=== EXTRACTED MATERIAL ===
-- Opening Marker --
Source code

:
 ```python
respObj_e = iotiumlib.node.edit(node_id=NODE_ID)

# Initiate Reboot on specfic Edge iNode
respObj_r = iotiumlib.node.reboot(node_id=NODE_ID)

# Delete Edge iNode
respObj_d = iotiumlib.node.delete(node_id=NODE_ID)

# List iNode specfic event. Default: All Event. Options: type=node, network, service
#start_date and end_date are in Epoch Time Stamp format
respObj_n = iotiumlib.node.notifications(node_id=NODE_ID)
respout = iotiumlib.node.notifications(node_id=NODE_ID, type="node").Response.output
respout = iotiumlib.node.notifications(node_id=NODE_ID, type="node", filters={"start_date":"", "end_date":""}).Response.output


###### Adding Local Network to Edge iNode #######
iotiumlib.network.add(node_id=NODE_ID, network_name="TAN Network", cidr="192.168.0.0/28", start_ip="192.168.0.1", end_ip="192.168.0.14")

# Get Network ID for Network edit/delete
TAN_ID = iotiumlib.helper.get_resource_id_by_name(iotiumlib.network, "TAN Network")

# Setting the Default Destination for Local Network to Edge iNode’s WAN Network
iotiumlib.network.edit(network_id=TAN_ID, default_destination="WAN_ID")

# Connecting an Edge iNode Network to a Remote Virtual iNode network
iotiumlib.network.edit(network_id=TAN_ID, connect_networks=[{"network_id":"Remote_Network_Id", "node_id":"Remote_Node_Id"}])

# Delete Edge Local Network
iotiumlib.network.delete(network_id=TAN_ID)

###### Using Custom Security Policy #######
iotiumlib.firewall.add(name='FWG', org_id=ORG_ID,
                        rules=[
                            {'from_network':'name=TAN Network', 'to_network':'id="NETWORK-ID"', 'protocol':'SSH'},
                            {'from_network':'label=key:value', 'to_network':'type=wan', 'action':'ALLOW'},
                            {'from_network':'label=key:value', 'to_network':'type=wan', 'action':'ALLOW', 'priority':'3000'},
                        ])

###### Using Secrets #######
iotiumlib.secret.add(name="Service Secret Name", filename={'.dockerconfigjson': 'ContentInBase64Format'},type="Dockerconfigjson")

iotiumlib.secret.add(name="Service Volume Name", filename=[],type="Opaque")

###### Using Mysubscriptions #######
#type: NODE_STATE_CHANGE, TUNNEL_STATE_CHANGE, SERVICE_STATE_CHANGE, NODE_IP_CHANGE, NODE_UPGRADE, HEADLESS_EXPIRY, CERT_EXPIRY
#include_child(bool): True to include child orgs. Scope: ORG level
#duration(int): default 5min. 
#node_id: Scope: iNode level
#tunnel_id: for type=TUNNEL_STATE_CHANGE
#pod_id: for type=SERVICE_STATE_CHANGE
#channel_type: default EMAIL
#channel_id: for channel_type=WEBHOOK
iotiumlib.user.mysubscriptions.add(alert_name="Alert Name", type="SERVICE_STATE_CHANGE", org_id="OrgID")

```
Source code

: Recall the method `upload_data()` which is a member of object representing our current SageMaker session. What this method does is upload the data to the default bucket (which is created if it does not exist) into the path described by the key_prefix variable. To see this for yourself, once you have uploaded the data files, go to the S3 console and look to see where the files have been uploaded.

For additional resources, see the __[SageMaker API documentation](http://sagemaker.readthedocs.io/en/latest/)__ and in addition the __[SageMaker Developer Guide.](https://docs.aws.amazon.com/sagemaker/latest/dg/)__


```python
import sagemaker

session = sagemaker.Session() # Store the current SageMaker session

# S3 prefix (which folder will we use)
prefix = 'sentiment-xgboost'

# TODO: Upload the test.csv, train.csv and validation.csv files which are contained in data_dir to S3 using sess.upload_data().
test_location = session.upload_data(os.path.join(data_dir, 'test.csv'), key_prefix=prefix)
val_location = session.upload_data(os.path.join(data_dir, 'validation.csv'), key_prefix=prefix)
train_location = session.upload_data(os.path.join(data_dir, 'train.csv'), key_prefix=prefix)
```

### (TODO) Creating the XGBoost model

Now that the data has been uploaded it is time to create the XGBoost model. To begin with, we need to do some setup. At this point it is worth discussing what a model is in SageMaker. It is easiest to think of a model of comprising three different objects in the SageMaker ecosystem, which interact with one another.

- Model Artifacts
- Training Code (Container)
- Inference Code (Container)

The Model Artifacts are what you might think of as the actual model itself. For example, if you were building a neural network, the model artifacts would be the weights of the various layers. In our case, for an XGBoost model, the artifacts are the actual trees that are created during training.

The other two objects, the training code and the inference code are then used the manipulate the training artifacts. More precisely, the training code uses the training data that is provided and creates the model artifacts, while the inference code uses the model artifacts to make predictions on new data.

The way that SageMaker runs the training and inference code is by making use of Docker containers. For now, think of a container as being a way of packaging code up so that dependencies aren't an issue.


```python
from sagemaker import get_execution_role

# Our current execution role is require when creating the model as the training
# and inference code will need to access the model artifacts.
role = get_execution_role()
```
-- Closing Marker --
=== EXERCISE PROMPT ===
Scan the lines above for the word "edit" and copy every one where it occurs.

=== EXERCISE ANSWER ===
respObj_e = iotiumlib.node.edit(node_id=NODE_ID)
# Get Network ID for Network edit/delete
iotiumlib.network.edit(network_id=TAN_ID, default_destination="WAN_ID")
iotiumlib.network.edit(network_id=TAN_ID, connect_networks=[{"network_id":"Remote_Network_Id", "node_id":"Remote_Node_Id"}])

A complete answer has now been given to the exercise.